Quoted passage ▸
* * *

This API works on the decoding side only, giving users easier access to fields
of a serialized message. It provides functions which scan a message for a field
using its field number (similar to the Find
APIs discussed later). However,
instead of deserializing the field and returning its data directly, these APIs
give the user a typed handle to the field which can be used to read it.
These field handles apply protobuf semantics beyond the field-by-field iteration
of the low level decoder. For example, a field can be accessed as a repeated
field, whose handle provides a C++ iterator over each instance of the field in
the serialized message. Additionally, Message
is the only API currently in
pw_protobuf
which allows users to work directly with protobuf map
fields, reading key-value pairs from a message.
// Parse repeated field `repeated string rep_str = 5;`
RepeatedStrings rep_str = message.AsRepeatedString(5);
// Iterate through the entries. For iteration
for (String element : rep_str) {
// Process str
}
// Parse map field `map<string, bytes> str_to_bytes = 7;`
StringToBytesMap str_to_bytes = message.AsStringToBytesMap(7);
// Access the entry by a given key value
Bytes bytes_for_key = str_to_bytes["key"];
// Or iterate through map entries
for (StringToBytesMapEntry entry : str_to_bytes) {
String key = entry.Key();
Bytes value = entry.Value();
// Process entry
}
Examples of reading repeated and map fields from a serialized protobuf using the Message API.
Message structures#
pw_protobuf
’s message structure API is its premier high-level, in-memory
object model. It was contributed by an external team with some guidance from
Pigweed developers and was driven largely by a desire to work conveniently with
protobufs in RPC methods without the burden of a third-party dependency in
nanopb
(the only officially supported protobuf library in RPC at the time).

* * *

Goals ▸
(a) List every distinct type name used to declare a variable in the code of the pw_protobuf passage.
(b) According to the pw_protobuf passage, what was the only officially supported protobuf library in RPC at the time the message structure API was contributed?
(c) Decide whether each statement agrees with the pw_protobuf passage: (i) The Message API works on both the encoding and decoding sides. (ii) The message structure API was contributed by an external team. (iii) A repeated field handle provides a C++ iterator.

Records shown ▸
* * *

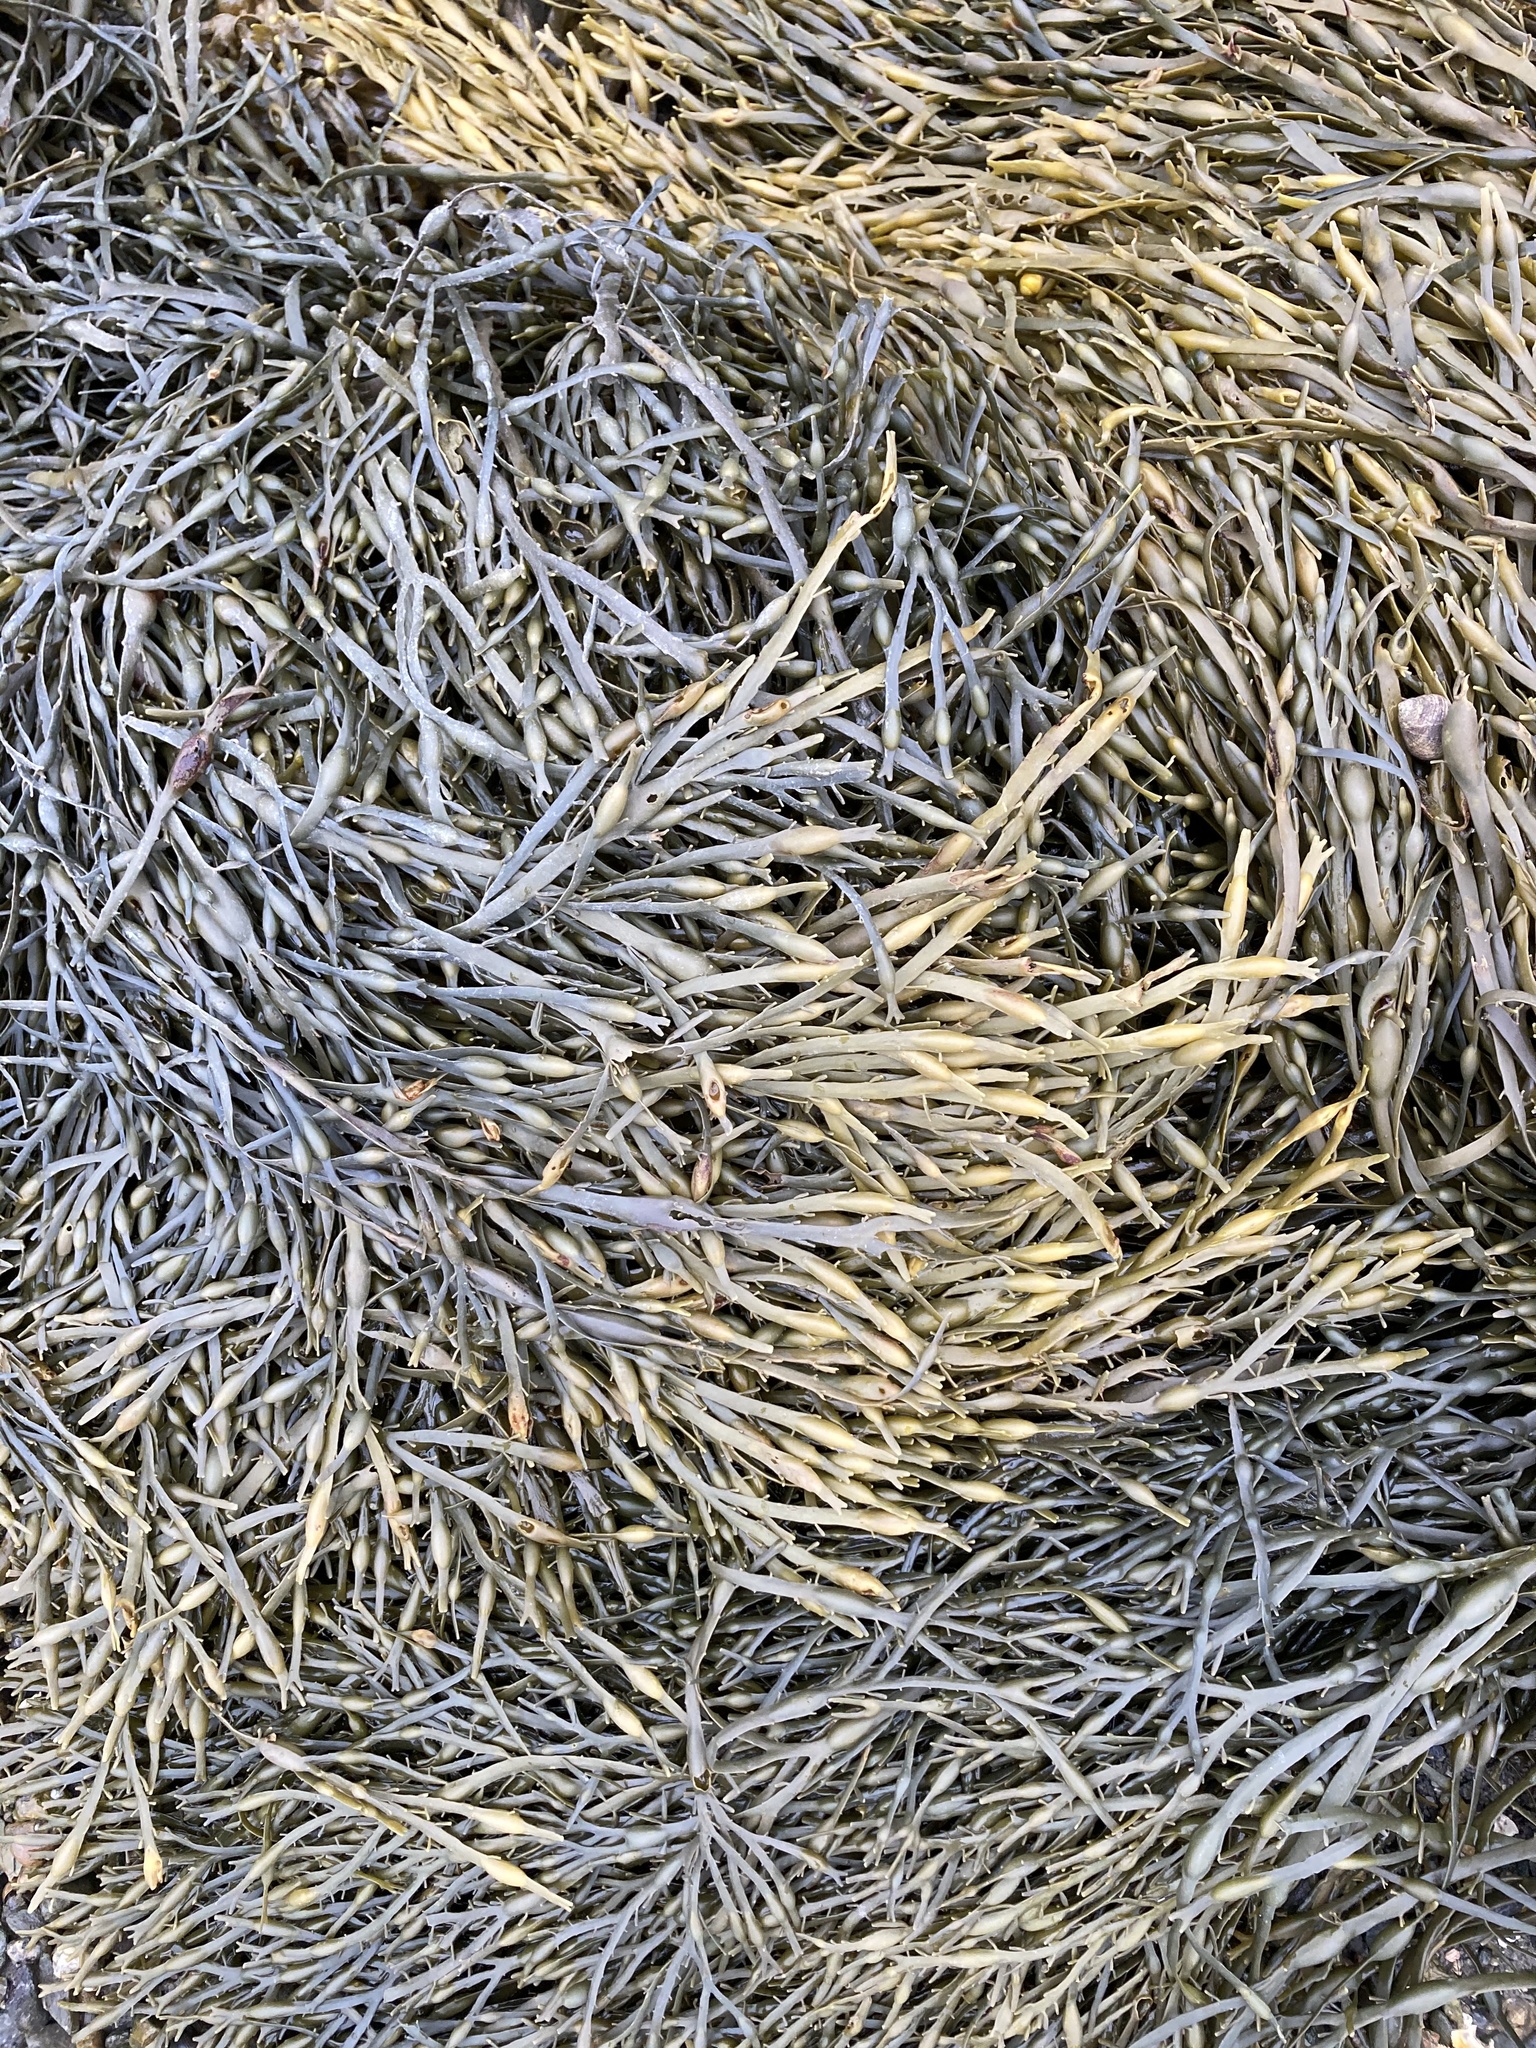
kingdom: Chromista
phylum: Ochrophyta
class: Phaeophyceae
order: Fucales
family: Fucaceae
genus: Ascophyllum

* * *

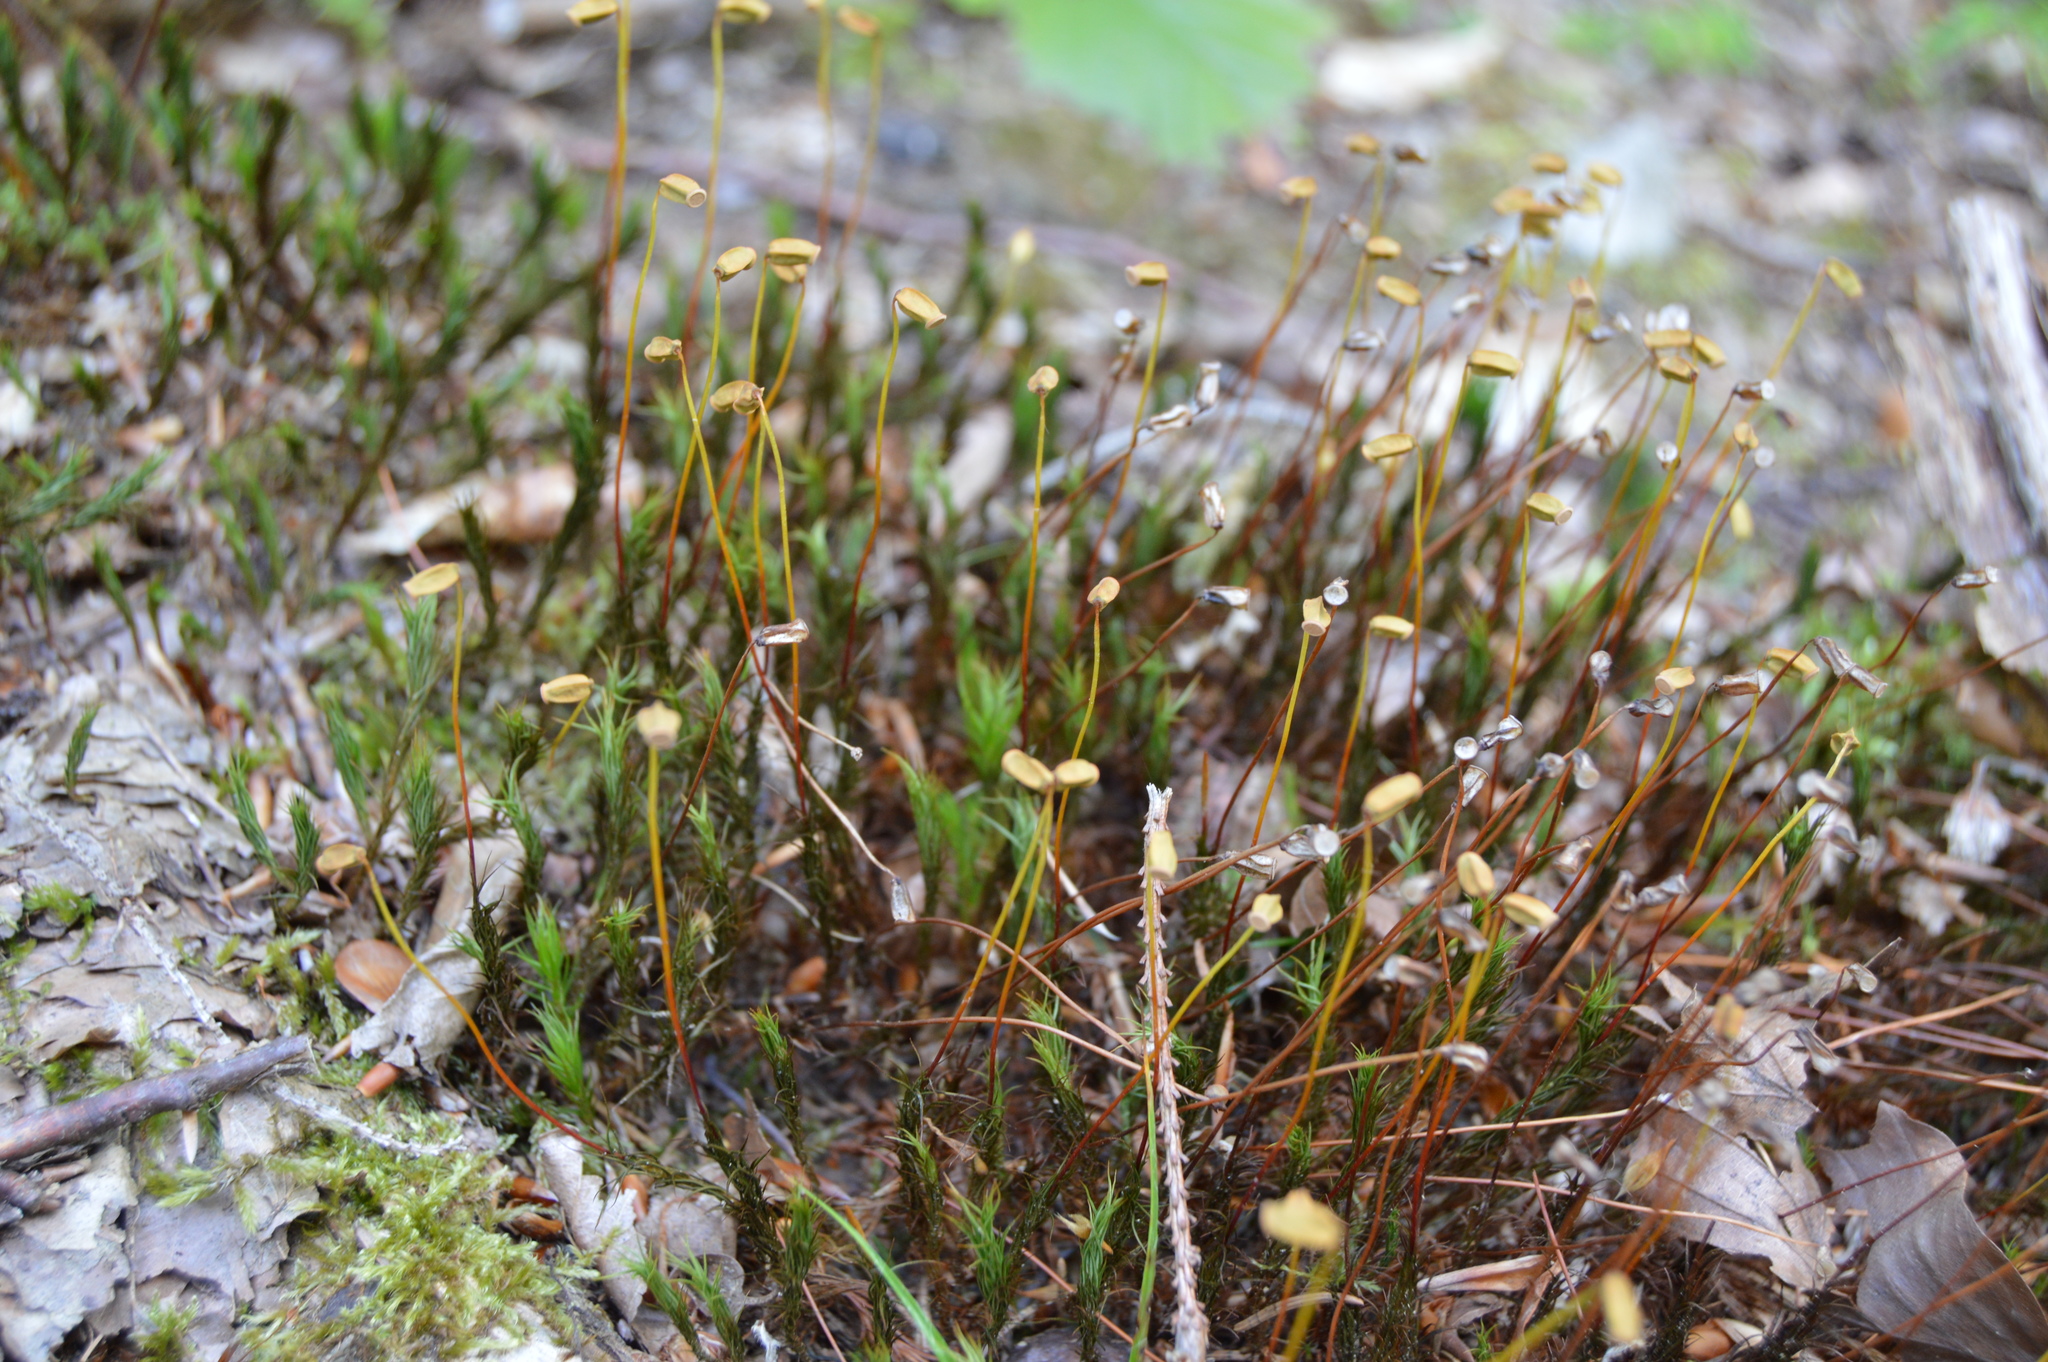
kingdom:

* * *

Responses for each task ▸
(a) RepeatedStrings, String, StringToBytesMap, Bytes, StringToBytesMapEntry

(b) nanopb

(c)
(i) No: "This API works on the decoding side only"
(ii) Yes: "It was contributed by an external team with some guidance from Pigweed developers"
(iii) Yes: "whose handle provides a C++ iterator over each instance of the field in the serialized message"